Repeatedly claiming she is just a team player and every success with which she has been associated has been the result of that team’s work.
It wasn’t until she was threatened with a smack in the head that Rose finally conceded she might have had more of a hand than most in the rescue and then renaissance of Viognier.
When she first had her interest piqued Viognier plantings were as scarce as the proverbial hen’s teeth.
Maybe just 11ha in the world. Which could actually be an overstatement.
That’s not endangered, that’s one season from extinction.
Yet like the more popular Chardonnay, Viognier has the potential to produce full-bodied white wines but with the added attraction of more natural aromatics.
So Rose saw its long-term value and today Viognier’s revival sees it growing in major wine areas around the world.
The next rabbit she is planning to pull out of her domestic habit is Verdejo, a mostly Spanish variety she believes will flourish in Australia’s Mediterranean climate of hot summers.
Happier to talk about a wine than herself, Rose describes Verdejo as a “healthy, fresh vine which thrives with low water and hot weather”.
“Like Viognier it is a white, not dissimilar to Sauvignon Blanc but with much more intensity,” she says.
“We need to keep up the search for opportunities such as these, we would be stupid if we did not consider options for the future if climate change is to be a reality.
“So new varieties with exciting new flavours which will cope better in Australia, particularly for our warm, inland areas, are essential.”
Truth be known, as far as Rose goes, wine has already been a winner for the past 21 years, give or take a month.
Because this significant intellect could just as easily, in fact almost was, lost to the esoterics of physics.
Her first degree was pure science and she concedes if she hadn’t had a taste for wine to start with she would probably now be working on DNA in a research lab or university somewhere.
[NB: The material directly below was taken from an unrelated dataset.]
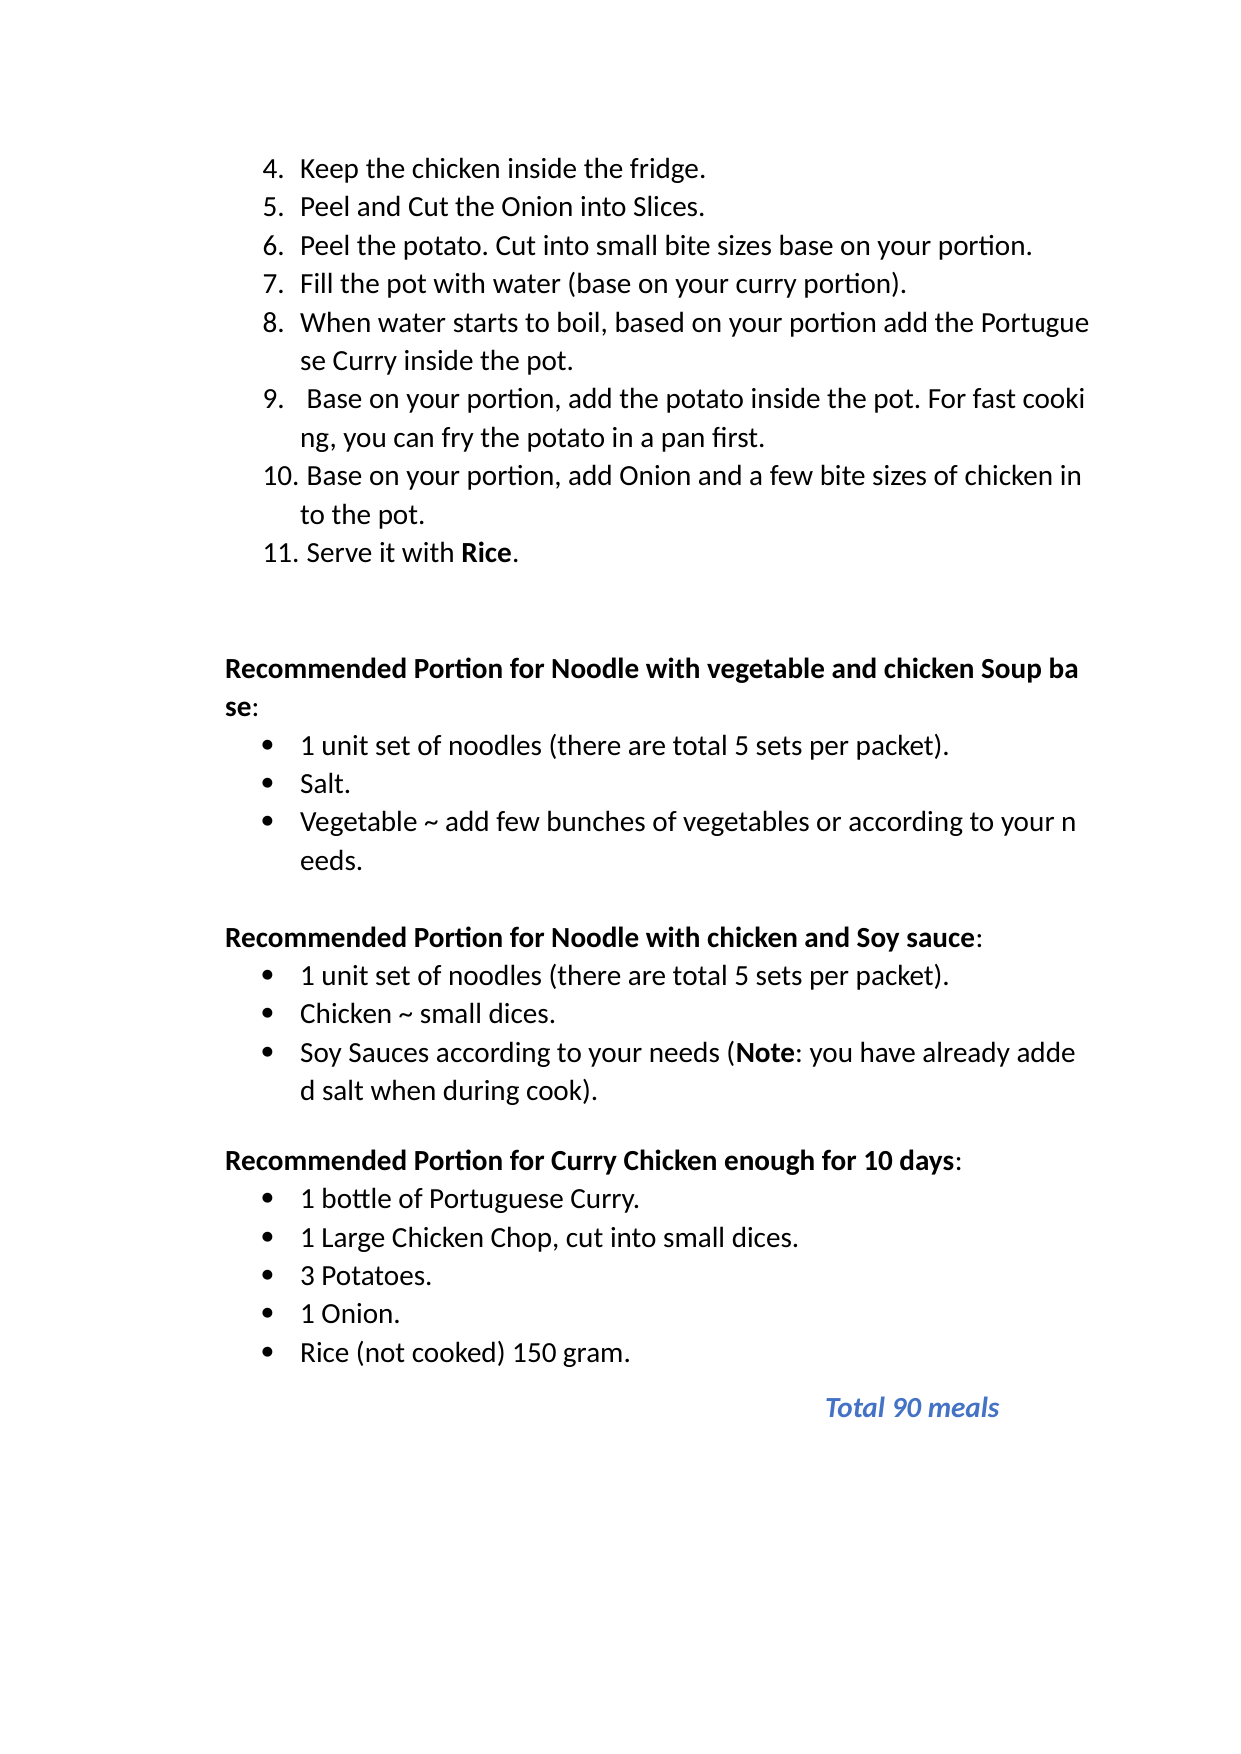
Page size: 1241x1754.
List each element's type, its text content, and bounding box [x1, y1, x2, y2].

As a closet wine drinker not sharing her phenomenal capacity for the industry with the wider public.
Fortunately she came from an agricultural background (and still runs a small beef cattle herd), she loves wine and it lets her indulge another of her loves – travelling the world’s most famous cities and eating in their finest restaurants.
Through it all though Rose still retains a delightful sense of the mischievous.
Such as admitting when Nobel Laureate Brian Schmidt turned up for his first AWRI board meeting she had to “resist the temptation to sneak over and just touch him”.
While her Nobel might still be in the future, her track record is already almost without parallel.